Background: Myofibrillar myopathies (MFM) are a group of phenotypically and genetically heterogeneous neuromuscular disorders, which are characterized by protein aggregations in muscle fibres and can be associated with multisystemic involvement.
Methods: We screened a large cohort of 38 index patients with MFM for mutations in the nine thus far known causative genes using Sanger and next generation sequencing (NGS). We studied the clinical and histopathological characteristics in 38 index patients and five additional relatives (n = 43) and particularly focused on the associated multisystemic symptoms.
Results: We identified 14 heterozygous mutations (diagnostic yield of 37%), among them the novel p. Pro209Gln mutation in the BAG3 gene, which was associated with onset in adulthood, a mild phenotype and an axonal sensorimotor polyneuropathy, in the absence of giant axons at the nerve biopsy. We revealed several novel clinical phenotypes and unusual multisystemic presentations with previously described mutations: hearing impairment with a FLNC mutation, dysphonia with a mutation in DES and the first patient with a FLNC mutation presenting respiratory insufficiency as the initial symptom. Moreover, we described for the first time respiratory insufficiency occurring in a patient with the p. Gly154Ser mutation in CRYAB. Interestingly, we detected a polyneuropathy in 28% of the MFM patients, including a BAG3 and a MYOT case, and hearing impairment in 13%, including one patient with a FLNC mutation and two with mutations in the DES gene. In four index patients with a mutation in one of the MFM genes, typical histological findings were only identified at the ultrastructural level (29%).

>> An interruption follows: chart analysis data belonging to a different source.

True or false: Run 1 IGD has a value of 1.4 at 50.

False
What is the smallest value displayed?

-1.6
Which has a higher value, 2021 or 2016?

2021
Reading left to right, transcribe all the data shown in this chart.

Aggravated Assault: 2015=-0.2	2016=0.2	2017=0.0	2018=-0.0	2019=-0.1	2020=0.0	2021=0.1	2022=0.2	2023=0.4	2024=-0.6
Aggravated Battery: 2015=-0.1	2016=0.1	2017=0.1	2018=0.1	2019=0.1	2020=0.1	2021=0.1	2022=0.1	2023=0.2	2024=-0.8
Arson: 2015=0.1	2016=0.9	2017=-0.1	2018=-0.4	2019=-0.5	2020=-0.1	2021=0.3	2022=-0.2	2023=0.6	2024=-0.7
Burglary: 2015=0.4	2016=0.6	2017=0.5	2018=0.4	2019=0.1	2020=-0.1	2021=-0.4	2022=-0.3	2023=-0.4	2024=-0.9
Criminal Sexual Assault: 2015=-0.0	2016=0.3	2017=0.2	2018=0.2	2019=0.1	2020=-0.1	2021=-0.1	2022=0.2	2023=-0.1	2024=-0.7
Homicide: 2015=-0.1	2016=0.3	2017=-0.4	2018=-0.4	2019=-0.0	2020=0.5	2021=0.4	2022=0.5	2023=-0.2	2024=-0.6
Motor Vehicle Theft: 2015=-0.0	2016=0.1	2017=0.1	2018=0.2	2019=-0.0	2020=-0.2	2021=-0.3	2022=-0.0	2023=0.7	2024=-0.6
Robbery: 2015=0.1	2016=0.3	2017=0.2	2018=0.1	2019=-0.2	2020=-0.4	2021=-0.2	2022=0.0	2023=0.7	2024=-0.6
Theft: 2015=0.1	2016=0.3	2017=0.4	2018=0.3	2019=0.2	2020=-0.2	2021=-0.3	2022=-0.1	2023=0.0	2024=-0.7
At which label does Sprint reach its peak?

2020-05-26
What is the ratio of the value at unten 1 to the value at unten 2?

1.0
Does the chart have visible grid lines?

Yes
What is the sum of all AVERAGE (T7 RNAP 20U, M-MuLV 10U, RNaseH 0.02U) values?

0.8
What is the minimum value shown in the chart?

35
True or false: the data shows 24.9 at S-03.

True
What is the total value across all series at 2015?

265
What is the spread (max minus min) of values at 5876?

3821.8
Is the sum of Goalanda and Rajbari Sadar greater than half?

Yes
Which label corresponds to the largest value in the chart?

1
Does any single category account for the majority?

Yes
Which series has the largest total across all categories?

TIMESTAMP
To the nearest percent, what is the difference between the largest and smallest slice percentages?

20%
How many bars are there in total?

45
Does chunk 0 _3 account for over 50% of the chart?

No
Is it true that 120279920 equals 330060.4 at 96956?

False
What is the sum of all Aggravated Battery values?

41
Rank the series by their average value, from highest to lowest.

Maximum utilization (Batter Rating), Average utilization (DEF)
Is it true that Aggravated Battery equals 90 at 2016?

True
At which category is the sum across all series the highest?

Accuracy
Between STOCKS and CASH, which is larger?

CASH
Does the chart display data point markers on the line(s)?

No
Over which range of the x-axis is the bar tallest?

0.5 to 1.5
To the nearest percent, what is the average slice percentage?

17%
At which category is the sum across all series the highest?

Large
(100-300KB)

Conclusions: We conclude that extraskeletal symptoms frequently occur in MFM, particularly cardiac and respiratory involvement, polyneuropathy and/or deafness. BAG3 mutations should be considered even in cases with a mild phenotype or an adult onset. We identified a genetic defect in one of the known genes in less than half of the MFM patients, indicating that more causative genes are still to be found. Next generation sequencing techniques should be helpful in achieving this aim.